Task goal:
In the text on the Texas Resilient Forests Incentive Program, rewrite the part from "Suite 2: Forest" up to and including "and wildlife habitat." with "vitality" substituted for "vigor".

Passage provided:
________________________

Purpose
The Texas Resilient Forests Incentive Program (TReFIP) provides financial assistance to small-acreage forest landowners in East Texas who are willing to implement adaptive, beyond-business-as-usual silvicultural practices. These practices, guided by the best available science, help improve long-term forest resilience and productivity, support sustainable forestry, and enhance ecosystem services such as clean water, carbon storage, wildlife habitat, and recreation.
Practices
Landowners may apply for any combination of practices within a single suite.
Suite 1: Forest stand establishment for fiber production
Site specific, adaptive silvicultural treatments that ensure newly planted forest trees grow and thrive beyond the establishment phase, with a primary goal of high-value fiber production.
Suite 2: Forest stand improvement
Adaptive silvicultural practices that enhance forest composition and structure to increase tree vigor, growth, diversity, and wildlife habitat.
Suite 3: Forest edge enhancement
Practices that improve transitional zones between forests and adjacent habitats – such as roads, rights-of-way, and fields – by promoting native grasses and forbs beneficial to wildlife and pollinators.
Suite 4: Edge of field & agroforestry
The intentional integration of trees into agricultural and livestock systems to improve productivity, soil health, environmental services, and economic resilience
Suite 5: Forest stand establishment for restoration & diversity
Treatments to establish forests where the primary goal is ecological restoration – improving habitat diversity and ecosystem stability rather than fiber production.

________________________

Dataset entries
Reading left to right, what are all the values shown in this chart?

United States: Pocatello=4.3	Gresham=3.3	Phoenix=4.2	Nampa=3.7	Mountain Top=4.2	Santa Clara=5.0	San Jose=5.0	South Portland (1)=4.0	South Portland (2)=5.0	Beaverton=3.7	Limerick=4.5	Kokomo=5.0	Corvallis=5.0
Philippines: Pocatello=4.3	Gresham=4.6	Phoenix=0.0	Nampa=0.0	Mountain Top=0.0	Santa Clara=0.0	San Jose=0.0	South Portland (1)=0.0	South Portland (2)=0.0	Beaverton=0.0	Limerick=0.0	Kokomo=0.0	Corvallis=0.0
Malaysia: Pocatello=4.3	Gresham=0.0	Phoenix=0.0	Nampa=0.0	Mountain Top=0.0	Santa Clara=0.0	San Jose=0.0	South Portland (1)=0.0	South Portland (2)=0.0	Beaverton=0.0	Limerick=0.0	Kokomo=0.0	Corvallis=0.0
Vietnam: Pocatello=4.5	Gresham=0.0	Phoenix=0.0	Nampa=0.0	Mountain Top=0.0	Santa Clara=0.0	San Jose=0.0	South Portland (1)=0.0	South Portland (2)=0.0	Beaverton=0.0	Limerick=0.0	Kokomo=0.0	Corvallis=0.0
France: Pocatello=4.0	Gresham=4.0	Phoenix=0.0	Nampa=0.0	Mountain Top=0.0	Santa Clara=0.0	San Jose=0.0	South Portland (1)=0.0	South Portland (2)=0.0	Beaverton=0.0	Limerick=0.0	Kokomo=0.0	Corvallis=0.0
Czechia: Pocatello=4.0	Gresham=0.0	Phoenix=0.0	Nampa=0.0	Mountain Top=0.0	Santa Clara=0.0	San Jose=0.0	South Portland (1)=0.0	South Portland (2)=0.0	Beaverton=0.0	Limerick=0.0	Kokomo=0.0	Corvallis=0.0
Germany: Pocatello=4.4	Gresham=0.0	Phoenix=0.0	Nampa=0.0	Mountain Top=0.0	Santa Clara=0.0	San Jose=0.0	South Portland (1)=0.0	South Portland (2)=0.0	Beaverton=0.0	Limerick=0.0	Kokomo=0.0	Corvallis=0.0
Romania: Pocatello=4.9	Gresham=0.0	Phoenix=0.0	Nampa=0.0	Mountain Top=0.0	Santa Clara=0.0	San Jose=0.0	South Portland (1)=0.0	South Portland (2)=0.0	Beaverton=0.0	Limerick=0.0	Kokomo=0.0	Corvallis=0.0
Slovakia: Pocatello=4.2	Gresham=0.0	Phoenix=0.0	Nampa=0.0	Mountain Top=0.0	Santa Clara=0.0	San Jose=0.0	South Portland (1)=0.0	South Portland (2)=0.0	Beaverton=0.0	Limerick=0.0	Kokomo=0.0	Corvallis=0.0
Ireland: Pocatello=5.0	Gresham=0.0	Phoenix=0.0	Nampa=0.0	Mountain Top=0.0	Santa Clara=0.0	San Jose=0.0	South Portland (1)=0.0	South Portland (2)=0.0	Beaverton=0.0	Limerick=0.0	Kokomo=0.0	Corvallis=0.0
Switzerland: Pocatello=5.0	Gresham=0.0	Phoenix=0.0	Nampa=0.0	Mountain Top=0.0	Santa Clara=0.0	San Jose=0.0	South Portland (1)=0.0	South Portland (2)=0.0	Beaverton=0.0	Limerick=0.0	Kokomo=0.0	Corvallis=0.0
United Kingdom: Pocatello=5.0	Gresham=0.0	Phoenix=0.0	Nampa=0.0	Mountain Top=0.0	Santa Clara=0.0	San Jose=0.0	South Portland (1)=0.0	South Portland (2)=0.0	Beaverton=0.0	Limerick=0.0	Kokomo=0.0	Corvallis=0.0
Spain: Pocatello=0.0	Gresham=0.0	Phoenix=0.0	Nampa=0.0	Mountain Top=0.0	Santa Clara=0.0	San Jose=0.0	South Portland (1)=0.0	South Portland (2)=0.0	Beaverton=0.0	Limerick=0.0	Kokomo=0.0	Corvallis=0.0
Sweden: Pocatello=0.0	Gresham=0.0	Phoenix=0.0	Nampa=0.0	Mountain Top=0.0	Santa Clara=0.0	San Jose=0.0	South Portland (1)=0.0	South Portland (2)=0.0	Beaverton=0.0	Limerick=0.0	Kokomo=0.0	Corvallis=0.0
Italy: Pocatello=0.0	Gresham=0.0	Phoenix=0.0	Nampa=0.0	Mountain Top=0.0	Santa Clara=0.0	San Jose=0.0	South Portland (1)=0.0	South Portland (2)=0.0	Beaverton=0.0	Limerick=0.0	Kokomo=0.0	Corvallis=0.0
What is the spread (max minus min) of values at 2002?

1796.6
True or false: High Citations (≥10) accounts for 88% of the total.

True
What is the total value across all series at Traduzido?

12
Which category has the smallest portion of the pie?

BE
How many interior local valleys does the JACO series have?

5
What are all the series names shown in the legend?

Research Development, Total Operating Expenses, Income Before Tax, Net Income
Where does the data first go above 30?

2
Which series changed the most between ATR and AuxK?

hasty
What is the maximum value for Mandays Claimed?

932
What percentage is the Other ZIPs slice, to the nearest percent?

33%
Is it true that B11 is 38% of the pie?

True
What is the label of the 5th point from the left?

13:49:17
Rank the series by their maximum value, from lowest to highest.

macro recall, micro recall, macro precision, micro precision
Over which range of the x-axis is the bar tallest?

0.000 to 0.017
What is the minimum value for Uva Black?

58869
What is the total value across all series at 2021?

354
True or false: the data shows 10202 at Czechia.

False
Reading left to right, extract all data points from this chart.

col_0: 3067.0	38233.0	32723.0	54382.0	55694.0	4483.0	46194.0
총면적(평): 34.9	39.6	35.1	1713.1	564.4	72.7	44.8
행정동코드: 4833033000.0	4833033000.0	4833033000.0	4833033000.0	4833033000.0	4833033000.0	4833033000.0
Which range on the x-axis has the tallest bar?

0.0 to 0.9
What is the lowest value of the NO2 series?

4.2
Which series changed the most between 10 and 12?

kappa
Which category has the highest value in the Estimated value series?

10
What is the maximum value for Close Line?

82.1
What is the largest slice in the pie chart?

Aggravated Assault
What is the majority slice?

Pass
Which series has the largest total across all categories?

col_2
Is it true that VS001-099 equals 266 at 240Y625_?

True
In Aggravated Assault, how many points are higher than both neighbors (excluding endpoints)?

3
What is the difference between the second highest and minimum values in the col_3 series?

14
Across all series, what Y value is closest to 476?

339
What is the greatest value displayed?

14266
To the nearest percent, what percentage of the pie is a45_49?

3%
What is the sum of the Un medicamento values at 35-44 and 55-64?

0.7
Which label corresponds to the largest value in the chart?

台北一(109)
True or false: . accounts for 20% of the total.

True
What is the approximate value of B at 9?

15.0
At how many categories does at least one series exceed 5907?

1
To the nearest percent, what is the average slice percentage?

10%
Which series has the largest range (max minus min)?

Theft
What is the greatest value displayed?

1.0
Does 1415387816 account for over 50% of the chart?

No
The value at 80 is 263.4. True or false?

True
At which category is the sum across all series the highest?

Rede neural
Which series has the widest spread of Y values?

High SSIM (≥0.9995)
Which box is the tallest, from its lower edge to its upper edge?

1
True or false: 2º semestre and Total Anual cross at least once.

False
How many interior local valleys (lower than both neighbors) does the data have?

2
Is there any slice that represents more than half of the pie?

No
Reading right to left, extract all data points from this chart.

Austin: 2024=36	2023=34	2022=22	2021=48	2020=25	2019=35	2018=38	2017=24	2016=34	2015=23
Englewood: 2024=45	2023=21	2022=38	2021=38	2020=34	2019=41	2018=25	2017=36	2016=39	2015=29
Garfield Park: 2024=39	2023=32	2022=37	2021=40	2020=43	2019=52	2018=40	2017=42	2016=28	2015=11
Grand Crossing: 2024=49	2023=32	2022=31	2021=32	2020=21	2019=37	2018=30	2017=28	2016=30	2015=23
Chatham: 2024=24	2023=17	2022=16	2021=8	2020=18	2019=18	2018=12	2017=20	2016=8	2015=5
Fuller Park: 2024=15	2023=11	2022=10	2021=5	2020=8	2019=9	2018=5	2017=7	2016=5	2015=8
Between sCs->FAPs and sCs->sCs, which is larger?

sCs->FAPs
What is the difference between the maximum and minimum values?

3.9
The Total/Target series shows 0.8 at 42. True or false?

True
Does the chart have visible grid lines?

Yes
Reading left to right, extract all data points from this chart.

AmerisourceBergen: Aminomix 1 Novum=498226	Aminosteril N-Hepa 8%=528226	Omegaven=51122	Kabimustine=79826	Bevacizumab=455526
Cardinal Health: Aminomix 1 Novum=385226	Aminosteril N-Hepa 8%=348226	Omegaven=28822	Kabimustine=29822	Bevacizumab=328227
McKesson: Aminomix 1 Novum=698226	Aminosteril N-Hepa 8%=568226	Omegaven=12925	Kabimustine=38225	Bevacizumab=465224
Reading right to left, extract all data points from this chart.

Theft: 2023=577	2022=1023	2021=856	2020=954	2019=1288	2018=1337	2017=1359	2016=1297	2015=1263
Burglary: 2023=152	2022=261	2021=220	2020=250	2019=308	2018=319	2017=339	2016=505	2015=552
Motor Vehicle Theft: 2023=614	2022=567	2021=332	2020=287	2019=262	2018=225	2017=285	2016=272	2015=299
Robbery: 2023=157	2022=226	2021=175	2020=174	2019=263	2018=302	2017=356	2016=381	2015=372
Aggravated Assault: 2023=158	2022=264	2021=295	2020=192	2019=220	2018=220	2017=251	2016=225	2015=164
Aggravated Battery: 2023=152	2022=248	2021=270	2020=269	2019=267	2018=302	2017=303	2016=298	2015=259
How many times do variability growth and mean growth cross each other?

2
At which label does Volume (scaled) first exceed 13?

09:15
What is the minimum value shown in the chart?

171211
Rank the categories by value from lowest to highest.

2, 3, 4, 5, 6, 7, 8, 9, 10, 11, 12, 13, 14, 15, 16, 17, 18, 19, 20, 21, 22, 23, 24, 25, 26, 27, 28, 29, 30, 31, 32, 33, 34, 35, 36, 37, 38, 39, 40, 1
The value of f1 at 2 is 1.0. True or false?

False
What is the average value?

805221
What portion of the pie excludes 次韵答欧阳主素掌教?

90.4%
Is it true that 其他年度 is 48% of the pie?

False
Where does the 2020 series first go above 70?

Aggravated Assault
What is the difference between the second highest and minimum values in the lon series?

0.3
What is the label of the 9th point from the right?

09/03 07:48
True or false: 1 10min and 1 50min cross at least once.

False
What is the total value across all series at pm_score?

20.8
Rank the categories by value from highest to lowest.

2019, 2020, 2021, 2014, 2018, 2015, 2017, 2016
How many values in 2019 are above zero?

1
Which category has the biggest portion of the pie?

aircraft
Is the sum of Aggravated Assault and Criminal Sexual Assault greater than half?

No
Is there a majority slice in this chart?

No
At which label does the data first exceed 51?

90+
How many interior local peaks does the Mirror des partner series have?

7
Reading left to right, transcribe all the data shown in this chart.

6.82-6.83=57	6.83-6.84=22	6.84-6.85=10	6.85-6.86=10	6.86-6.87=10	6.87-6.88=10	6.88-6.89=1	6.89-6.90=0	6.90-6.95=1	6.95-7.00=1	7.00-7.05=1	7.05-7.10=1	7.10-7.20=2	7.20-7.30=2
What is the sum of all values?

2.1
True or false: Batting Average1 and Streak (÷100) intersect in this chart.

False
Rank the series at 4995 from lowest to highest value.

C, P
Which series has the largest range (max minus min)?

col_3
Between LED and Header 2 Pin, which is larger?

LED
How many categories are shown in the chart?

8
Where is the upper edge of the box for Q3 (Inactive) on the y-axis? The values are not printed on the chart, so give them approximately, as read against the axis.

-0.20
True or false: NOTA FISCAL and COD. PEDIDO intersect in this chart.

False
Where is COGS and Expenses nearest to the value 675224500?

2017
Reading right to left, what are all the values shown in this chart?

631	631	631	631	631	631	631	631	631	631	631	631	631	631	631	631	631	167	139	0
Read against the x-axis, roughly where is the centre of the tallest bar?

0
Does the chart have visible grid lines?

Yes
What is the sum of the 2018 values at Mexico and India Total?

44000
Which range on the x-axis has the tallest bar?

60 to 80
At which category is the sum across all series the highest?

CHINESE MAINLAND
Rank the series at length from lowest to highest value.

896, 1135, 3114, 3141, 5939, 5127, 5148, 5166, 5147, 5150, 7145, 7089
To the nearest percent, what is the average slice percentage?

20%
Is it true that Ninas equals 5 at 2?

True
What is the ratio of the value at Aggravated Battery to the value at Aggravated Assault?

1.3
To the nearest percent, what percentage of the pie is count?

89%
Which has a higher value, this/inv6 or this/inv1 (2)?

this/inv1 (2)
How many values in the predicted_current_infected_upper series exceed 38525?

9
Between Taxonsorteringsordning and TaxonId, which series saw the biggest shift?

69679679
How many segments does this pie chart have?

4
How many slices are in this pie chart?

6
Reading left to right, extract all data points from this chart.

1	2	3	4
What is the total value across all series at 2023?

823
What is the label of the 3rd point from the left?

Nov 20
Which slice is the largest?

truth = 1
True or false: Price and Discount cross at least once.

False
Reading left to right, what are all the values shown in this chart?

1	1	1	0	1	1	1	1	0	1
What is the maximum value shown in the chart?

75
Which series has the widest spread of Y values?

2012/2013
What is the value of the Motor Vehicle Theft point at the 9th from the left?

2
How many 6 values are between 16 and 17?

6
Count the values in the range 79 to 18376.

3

________________________

Answer section:
Suite 2: Forest stand improvement
Adaptive silvicultural practices that enhance forest composition and structure to increase tree vitality, growth, diversity, and wildlife habitat.